Multiple Robot Inactive alarm messages

book

Article ID: 207380

calendar_today

Updated On:

Products

DX Unified Infrastructure Management (Nimsoft / UIM) DX Unified Infrastructure Management (Nimsoft / UIM) Unified Infrastructure Management for Mainframe CA Unified Infrastructure Management SaaS (Nimsoft / UIM)

Issue/Introduction

  • We are having a problem with multiple alarm "Robot inactive" alarms created at the same time causing alert flooding.

  • Are there any solutions so that robot inactive alarm only sends 1 alert to avoid flooding on our alarm server.

  • We also see that we have some false Robot Inactive alarms.

Environment

  • Release: DX UIM 23.4.x or higher
  • Component: UIM - ROBOT

Cause

Potential causes of a flurry or storm of robot inactive alarms:

  • robot's parent hub is unavailable
  • network latency
  • network down (between hub and robot)
  • hub (48002) or robot ports (48000) are blocked
  • robot service is not up/running
  • robot service is hung
  • robot has lost its network route/path to the hub
  • robot has been decommissioned on purpose
  • robot/controller cfg is corrupted, e.g., missing <sections>, no "<hdb>" start section, etc.
  • When a robot with cdm probe installed and configured is being rebooted, it will generate a critical severity alarm like the following: "Critical" alarm "robot is inactive hub alarm" this occurs when a robot is inactive for "Hub update interval" x 1.5 times

Resolution

First, to avoid any unusual/unexpected issues, please make sure that the Hub<->robot combinations are the same version/compatible versions and run the latest hub and robot version for your UIM version.

Second, check and understand the hub configuration settings in the following KB article:

How to minimize or stop Robot inactive alarms when they are too frequent

robot_missed_update_count specifies how many consecutive missed updates from the robot must occur before the hub begins issuing robot is inactive alarms and it does not affect any other alarms.
 
Have the robots possibly been decommissioned?
 
We recommend cleanup of the decommissioned robots by following the instructions in Cleanup Inactive Robots

Is the Robot service actually running on these machines?

Third, in any case for now, if you need to temporarily suppress the alarms, you have a few options:

1. Suppress the alarms via the nas Auto Operator.
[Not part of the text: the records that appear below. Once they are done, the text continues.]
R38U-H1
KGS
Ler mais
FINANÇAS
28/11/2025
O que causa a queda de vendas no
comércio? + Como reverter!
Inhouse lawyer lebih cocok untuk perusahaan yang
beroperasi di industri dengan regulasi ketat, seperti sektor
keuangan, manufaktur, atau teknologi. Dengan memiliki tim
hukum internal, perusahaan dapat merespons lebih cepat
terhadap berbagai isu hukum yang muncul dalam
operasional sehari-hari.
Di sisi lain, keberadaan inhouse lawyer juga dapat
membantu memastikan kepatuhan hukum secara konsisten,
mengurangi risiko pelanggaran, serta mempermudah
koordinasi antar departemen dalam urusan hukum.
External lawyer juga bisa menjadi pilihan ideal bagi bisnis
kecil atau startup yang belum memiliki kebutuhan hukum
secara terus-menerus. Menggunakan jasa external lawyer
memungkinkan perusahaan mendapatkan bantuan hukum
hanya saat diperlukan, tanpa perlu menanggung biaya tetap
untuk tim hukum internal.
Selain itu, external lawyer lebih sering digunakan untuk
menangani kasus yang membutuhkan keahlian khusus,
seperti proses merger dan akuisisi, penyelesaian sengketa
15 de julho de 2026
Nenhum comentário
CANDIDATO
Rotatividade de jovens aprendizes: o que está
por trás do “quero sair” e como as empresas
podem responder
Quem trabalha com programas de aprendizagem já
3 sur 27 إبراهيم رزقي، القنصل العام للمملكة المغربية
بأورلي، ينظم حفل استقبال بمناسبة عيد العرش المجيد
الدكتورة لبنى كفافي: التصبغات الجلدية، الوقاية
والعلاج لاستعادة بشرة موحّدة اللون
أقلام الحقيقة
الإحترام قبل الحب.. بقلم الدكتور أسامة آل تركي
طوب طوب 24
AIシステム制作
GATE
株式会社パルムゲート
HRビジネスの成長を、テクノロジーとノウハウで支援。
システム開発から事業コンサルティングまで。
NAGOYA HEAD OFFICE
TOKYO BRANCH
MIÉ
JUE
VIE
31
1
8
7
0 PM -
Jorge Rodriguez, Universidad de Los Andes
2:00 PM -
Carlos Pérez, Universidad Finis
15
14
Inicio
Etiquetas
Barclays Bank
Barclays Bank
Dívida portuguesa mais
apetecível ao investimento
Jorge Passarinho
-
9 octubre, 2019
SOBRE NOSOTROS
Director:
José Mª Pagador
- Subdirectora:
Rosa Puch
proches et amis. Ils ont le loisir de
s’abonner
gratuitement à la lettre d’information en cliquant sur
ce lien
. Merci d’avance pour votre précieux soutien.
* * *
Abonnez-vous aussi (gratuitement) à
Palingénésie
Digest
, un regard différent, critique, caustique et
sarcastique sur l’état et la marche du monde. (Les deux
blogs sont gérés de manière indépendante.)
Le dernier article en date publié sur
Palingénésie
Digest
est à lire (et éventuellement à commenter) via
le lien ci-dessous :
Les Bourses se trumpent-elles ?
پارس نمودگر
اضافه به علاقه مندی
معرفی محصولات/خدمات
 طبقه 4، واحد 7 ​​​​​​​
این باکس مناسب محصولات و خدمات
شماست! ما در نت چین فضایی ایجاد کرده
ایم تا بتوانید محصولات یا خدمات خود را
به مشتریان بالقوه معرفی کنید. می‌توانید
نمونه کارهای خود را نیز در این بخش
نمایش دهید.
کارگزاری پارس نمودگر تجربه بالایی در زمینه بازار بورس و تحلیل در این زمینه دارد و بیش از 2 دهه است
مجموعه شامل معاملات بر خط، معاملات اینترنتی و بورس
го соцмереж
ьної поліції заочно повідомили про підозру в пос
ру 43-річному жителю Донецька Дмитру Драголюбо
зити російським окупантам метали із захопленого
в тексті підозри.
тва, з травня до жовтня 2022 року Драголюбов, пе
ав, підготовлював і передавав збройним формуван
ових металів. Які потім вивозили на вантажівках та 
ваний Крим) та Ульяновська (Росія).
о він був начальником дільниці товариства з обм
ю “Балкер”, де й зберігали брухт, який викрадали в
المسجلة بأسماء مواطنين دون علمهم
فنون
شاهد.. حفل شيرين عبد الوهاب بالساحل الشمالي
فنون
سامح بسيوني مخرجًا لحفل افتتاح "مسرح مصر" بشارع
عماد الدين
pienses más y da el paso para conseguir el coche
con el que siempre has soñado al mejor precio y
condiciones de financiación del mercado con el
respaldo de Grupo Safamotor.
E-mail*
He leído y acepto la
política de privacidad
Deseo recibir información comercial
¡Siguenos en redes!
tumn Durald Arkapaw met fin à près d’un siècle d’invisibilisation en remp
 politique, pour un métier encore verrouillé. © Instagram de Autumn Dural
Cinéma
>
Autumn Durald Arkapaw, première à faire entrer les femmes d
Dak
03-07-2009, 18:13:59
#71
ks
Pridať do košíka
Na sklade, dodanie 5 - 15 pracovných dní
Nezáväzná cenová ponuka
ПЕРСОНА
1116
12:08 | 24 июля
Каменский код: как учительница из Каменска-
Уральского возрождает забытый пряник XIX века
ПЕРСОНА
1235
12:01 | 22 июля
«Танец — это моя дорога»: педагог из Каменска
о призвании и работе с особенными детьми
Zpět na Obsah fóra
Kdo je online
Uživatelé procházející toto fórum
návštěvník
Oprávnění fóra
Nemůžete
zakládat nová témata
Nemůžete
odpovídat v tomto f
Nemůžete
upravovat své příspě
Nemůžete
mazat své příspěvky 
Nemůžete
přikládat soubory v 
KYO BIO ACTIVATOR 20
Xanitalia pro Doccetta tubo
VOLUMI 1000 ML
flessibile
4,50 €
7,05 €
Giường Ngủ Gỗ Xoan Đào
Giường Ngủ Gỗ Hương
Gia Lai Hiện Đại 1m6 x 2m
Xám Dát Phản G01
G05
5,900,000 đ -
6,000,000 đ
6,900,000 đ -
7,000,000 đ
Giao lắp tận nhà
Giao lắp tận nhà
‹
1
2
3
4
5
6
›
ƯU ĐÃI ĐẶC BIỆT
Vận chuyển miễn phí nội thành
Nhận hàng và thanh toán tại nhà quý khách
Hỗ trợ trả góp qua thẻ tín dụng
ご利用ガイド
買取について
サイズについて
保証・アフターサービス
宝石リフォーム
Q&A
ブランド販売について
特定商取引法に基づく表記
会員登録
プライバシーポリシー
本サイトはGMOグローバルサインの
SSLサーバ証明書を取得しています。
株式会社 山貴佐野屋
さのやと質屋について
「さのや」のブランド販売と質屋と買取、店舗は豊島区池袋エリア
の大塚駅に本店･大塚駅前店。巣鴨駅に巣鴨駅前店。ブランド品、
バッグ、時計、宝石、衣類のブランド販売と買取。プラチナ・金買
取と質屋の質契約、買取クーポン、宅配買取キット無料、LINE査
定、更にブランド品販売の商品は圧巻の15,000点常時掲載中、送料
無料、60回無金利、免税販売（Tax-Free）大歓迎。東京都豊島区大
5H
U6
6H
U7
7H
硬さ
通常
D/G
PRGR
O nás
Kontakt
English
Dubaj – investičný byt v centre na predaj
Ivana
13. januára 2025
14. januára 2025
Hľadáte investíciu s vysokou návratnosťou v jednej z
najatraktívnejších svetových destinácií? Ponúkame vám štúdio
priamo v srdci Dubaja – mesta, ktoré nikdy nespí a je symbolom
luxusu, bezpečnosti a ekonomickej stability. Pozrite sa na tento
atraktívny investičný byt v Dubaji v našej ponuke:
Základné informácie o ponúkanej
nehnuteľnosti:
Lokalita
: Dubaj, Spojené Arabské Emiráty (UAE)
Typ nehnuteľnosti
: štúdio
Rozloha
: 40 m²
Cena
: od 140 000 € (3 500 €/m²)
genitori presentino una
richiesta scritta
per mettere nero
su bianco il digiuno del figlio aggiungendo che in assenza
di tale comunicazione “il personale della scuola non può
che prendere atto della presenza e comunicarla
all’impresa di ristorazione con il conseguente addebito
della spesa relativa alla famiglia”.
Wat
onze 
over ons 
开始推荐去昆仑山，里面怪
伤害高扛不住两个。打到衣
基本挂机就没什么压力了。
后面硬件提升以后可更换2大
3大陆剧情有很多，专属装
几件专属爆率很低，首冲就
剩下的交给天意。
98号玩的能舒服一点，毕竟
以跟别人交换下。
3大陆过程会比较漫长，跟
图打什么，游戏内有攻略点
Create a profile with message filter of /.*Robot <hostname> is inactive.*/ or for multiple robots use:

    /(.*Robot.*)(.*is inactive.*)/

and list the robots in the Robot field of the AO profile separated by a pipe symbol.

   mxxxxxxxxxx0x|xxxxxxxxxx|etc

Use an Action of CLOSE.


Lastly, you may choose to:

2. Exclude (delete) the alarms via nas preprocessing rule using similar filtering n the message and the sources of the alarms.